### Task description
Edit the lines starting with the line that contains "manages employee identities." and going on through the last line, replacing "identity" with "account". Give those lines again with nothing else changed.

### Records from a data collection
══════════════════════════════
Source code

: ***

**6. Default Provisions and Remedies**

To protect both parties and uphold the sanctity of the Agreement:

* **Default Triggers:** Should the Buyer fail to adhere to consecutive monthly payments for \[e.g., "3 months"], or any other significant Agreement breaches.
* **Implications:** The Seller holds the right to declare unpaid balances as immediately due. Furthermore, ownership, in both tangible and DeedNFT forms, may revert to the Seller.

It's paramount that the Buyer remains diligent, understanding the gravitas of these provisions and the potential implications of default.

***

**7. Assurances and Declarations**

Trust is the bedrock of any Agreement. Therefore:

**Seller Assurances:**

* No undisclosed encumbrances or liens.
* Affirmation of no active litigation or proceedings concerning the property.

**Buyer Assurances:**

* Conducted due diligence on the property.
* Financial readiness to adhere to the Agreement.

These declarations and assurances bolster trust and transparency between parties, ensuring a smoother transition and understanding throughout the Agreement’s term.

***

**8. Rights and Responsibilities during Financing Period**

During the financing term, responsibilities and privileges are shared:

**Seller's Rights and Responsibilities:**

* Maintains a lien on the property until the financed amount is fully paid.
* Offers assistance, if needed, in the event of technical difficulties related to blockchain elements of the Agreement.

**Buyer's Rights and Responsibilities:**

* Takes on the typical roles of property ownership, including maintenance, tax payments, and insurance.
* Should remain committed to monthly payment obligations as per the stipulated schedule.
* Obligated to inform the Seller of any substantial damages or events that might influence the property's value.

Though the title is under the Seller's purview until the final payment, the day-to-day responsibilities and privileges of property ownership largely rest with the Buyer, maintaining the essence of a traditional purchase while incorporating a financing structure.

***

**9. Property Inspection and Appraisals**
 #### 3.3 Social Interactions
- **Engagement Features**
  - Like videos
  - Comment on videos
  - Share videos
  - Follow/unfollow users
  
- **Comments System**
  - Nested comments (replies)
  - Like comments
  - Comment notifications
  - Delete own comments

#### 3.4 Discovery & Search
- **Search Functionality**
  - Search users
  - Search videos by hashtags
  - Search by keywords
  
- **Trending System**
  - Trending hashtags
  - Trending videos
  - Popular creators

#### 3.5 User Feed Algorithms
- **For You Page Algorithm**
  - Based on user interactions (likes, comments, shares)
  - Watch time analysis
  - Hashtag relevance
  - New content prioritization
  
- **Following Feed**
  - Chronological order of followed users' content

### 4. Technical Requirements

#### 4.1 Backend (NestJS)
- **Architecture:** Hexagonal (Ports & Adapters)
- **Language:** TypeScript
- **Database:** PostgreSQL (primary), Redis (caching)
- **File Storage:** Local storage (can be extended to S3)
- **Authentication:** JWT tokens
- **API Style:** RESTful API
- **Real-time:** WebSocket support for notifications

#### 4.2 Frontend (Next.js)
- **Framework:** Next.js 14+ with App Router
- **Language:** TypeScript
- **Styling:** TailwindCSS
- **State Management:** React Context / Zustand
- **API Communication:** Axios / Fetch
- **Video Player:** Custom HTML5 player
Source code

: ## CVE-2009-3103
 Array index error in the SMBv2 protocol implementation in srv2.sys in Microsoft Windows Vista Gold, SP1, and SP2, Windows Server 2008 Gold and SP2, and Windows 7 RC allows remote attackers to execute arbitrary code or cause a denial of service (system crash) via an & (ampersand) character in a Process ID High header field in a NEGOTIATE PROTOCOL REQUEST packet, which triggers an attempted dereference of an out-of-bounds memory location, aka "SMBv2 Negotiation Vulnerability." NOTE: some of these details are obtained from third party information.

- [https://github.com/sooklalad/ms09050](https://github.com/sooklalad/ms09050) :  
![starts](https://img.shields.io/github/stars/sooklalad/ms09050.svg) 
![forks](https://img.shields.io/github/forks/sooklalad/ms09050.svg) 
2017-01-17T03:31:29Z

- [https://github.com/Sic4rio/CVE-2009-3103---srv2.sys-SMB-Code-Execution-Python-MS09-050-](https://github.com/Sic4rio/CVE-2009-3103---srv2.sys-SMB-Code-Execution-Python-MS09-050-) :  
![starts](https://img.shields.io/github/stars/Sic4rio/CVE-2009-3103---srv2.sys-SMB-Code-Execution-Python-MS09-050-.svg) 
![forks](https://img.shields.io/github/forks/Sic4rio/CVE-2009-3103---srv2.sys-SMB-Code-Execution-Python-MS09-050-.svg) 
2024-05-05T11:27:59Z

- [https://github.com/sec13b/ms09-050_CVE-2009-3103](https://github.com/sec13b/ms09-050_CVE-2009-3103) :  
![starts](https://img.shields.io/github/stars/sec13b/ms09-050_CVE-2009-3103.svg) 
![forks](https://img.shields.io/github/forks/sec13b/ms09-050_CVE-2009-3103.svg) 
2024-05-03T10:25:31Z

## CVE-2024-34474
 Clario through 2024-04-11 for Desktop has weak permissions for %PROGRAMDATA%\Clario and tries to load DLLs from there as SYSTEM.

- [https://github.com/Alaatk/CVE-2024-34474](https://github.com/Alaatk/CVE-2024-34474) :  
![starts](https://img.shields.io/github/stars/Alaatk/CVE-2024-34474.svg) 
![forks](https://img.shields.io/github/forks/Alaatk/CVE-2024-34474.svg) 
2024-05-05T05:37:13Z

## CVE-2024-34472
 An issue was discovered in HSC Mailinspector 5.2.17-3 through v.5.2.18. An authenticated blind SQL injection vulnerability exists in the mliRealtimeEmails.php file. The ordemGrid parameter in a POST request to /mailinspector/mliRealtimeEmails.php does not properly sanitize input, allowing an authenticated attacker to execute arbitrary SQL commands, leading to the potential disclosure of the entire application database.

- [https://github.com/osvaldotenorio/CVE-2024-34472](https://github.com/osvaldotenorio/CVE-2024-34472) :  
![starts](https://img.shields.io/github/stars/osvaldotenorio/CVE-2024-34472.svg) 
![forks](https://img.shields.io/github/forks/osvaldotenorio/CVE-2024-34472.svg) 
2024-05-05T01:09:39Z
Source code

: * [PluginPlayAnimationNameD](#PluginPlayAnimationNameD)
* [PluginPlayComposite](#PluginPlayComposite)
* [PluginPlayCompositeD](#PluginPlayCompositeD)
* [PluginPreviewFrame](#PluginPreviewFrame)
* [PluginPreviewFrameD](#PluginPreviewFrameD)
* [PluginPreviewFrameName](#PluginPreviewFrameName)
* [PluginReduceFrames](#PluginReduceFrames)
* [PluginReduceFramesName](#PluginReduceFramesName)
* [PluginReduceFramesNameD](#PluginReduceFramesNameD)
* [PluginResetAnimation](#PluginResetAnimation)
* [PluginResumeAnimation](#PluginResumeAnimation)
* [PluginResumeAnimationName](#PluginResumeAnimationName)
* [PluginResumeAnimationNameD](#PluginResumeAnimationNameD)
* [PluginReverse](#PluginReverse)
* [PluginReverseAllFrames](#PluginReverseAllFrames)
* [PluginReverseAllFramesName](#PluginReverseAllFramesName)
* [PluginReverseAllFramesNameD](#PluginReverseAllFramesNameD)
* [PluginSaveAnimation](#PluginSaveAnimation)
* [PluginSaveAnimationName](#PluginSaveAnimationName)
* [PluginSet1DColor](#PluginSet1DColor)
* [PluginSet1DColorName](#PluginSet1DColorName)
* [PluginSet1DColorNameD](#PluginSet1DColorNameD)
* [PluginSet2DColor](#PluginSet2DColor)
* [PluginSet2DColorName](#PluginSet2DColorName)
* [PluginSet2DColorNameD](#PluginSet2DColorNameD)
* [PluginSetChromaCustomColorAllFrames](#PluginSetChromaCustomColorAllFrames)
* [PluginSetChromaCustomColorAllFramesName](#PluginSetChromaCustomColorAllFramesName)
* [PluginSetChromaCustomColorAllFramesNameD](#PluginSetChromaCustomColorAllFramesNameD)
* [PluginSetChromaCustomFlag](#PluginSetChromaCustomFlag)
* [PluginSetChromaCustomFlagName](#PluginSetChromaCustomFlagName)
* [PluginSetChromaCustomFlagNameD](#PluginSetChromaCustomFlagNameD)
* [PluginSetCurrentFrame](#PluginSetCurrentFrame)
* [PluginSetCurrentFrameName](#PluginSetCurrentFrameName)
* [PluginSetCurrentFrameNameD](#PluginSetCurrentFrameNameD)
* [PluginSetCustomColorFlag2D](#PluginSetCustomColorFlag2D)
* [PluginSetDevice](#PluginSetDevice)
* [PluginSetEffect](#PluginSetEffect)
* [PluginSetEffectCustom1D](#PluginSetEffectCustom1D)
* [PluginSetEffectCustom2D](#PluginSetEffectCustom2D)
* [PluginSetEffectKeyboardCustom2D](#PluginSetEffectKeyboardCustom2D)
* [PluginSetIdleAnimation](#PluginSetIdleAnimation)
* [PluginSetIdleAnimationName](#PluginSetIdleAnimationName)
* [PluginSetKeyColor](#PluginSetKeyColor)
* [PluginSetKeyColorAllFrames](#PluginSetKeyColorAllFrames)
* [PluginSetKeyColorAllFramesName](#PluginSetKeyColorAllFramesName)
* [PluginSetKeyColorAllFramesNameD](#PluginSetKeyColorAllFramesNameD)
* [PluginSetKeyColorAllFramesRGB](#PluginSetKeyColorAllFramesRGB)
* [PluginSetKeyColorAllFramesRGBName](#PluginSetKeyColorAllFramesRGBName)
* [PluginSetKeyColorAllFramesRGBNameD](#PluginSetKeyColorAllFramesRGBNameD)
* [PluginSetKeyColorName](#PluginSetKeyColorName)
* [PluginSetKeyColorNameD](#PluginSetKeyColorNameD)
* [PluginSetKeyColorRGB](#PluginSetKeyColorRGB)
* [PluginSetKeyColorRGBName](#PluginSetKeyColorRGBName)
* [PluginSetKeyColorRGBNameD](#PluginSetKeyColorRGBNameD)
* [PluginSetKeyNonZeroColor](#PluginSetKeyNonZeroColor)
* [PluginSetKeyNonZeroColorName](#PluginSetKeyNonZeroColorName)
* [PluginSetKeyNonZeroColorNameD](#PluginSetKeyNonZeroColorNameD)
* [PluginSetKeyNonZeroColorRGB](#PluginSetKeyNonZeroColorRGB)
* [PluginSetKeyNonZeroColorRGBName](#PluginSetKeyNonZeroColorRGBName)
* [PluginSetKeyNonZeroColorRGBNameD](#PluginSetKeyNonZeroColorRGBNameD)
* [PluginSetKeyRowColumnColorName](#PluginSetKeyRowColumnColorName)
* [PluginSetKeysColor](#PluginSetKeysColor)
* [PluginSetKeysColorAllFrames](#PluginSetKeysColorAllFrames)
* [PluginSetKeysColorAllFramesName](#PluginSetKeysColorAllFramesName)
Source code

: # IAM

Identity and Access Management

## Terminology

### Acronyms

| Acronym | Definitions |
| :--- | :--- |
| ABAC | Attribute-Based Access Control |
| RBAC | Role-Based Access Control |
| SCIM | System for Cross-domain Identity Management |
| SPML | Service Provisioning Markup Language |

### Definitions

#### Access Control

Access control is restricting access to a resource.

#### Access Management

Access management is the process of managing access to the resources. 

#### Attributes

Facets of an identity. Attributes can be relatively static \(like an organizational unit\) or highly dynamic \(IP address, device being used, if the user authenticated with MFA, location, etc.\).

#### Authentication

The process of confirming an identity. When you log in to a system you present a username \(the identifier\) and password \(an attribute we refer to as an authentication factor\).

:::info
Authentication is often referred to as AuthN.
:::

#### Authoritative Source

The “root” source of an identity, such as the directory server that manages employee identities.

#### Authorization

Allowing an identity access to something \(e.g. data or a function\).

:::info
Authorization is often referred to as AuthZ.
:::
══════════════════════════════
### Response for this exercise
The “root” source of an account, such as the directory server that manages employee identities.

#### Authorization

Allowing an account access to something \(e.g. data or a function\).

:::info
Authorization is often referred to as AuthZ.
:::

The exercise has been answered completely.